**WHAT TO WORK ON**
Convert the listing below into a JSON list of strings, one string per line, with blank lines omitted. Leave the pictures out of the answer.

***** RAW DATA *****

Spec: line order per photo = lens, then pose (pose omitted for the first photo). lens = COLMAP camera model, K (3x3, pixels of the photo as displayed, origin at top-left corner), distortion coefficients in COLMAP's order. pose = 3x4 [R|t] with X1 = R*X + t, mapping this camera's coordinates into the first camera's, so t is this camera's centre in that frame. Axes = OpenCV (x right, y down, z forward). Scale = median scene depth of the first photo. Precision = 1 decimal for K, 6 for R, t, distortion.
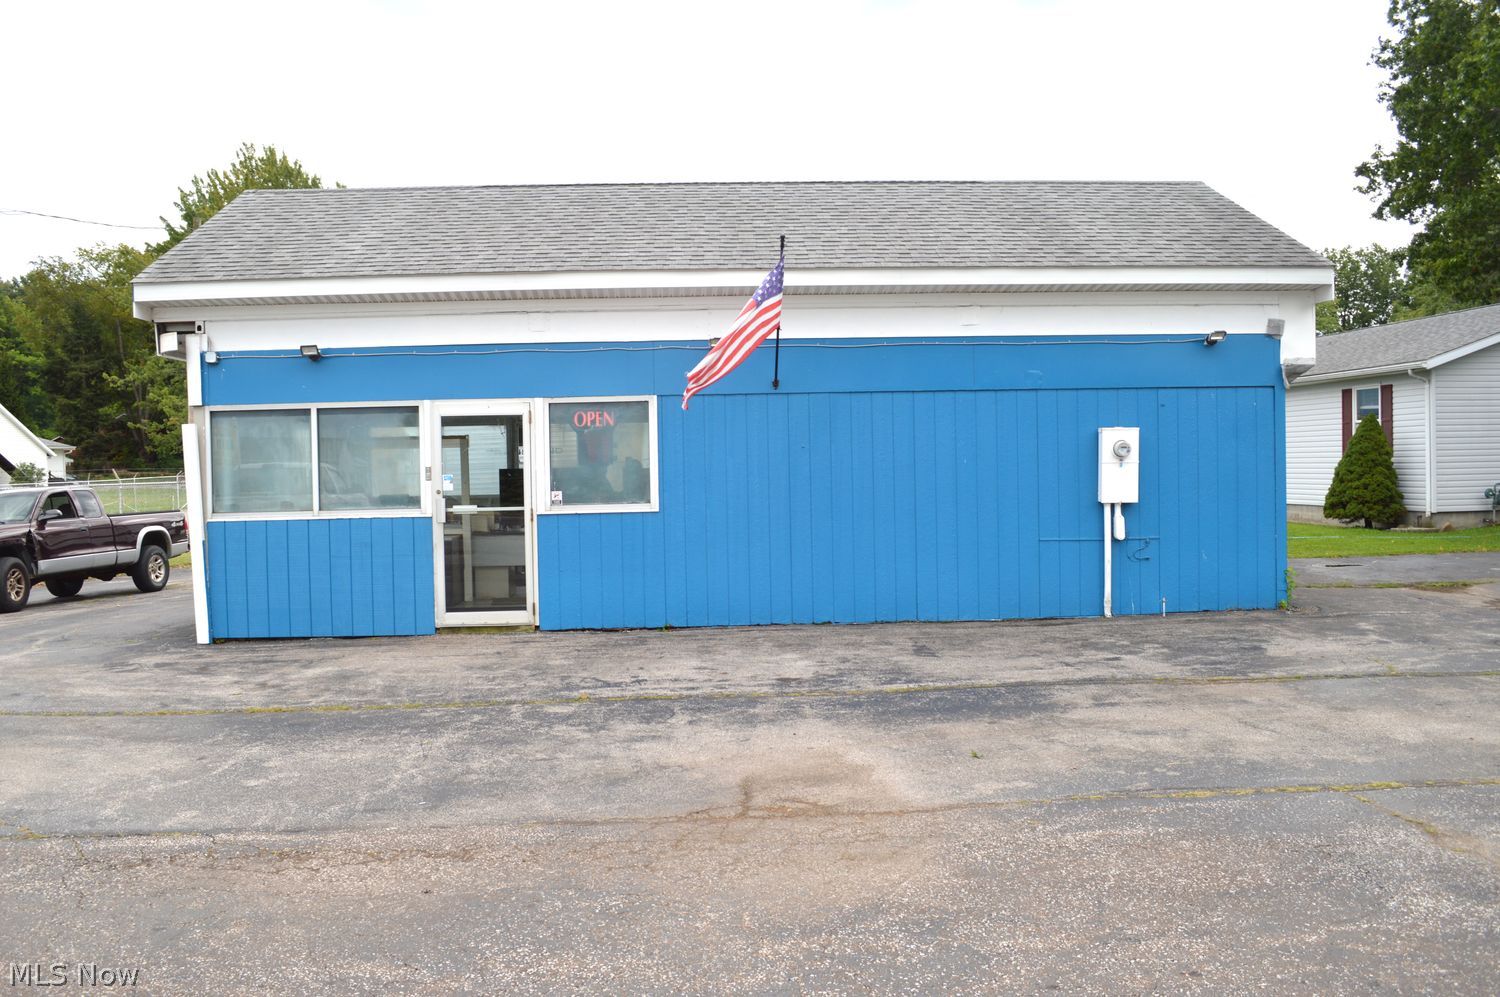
lens RADIAL K [[1171.8, 0, 753.8], [0, 1171.8, 494.3], [0, 0, 1]] dist [-0.001483, 0.000441]
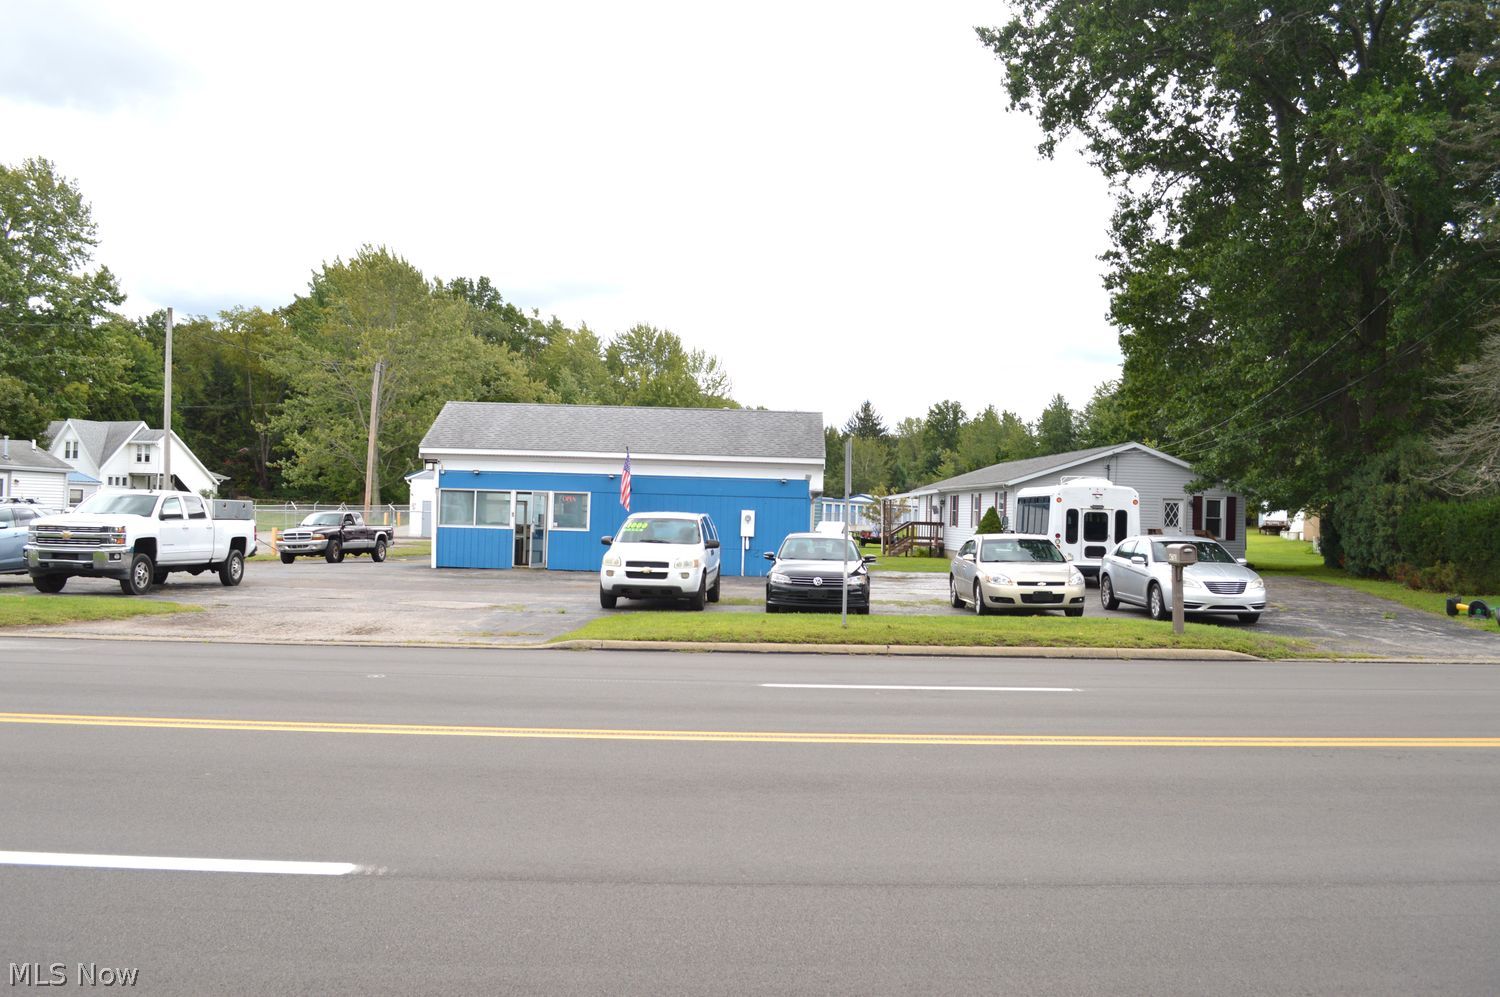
lens RADIAL K [[1171.8, 0, 746.4], [0, 1171.8, 502.2], [0, 0, 1]] dist [-0.001483, 0.000441]
pose [[0.997212, 0.048551, -0.056666, 0.318845], [-0.050579, 0.998110, -0.034909, 0.016407], [0.054864, 0.037678, 0.997783, -1.282265]]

*****

**WRITTEN ANSWER**
[
  "Spec: line order per photo = lens, then pose (pose omitted for the first photo). lens = COLMAP camera model, K (3x3, pixels of the photo as displayed, origin at top-left corner), distortion coefficients in COLMAP's order. pose = 3x4 [R|t] with X1 = R*X + t, mapping this camera's coordinates into the first camera's, so t is this camera's centre in that frame. Axes = OpenCV (x right, y down, z forward). Scale = median scene depth of the first photo. Precision = 1 decimal for K, 6 for R, t, distortion.",
  "lens RADIAL K [[1171.8, 0, 753.8], [0, 1171.8, 494.3], [0, 0, 1]] dist [-0.001483, 0.000441]",
  "lens RADIAL K [[1171.8, 0, 746.4], [0, 1171.8, 502.2], [0, 0, 1]] dist [-0.001483, 0.000441]",
  "pose [[0.997212, 0.048551, -0.056666, 0.318845], [-0.050579, 0.998110, -0.034909, 0.016407], [0.054864, 0.037678, 0.997783, -1.282265]]"
]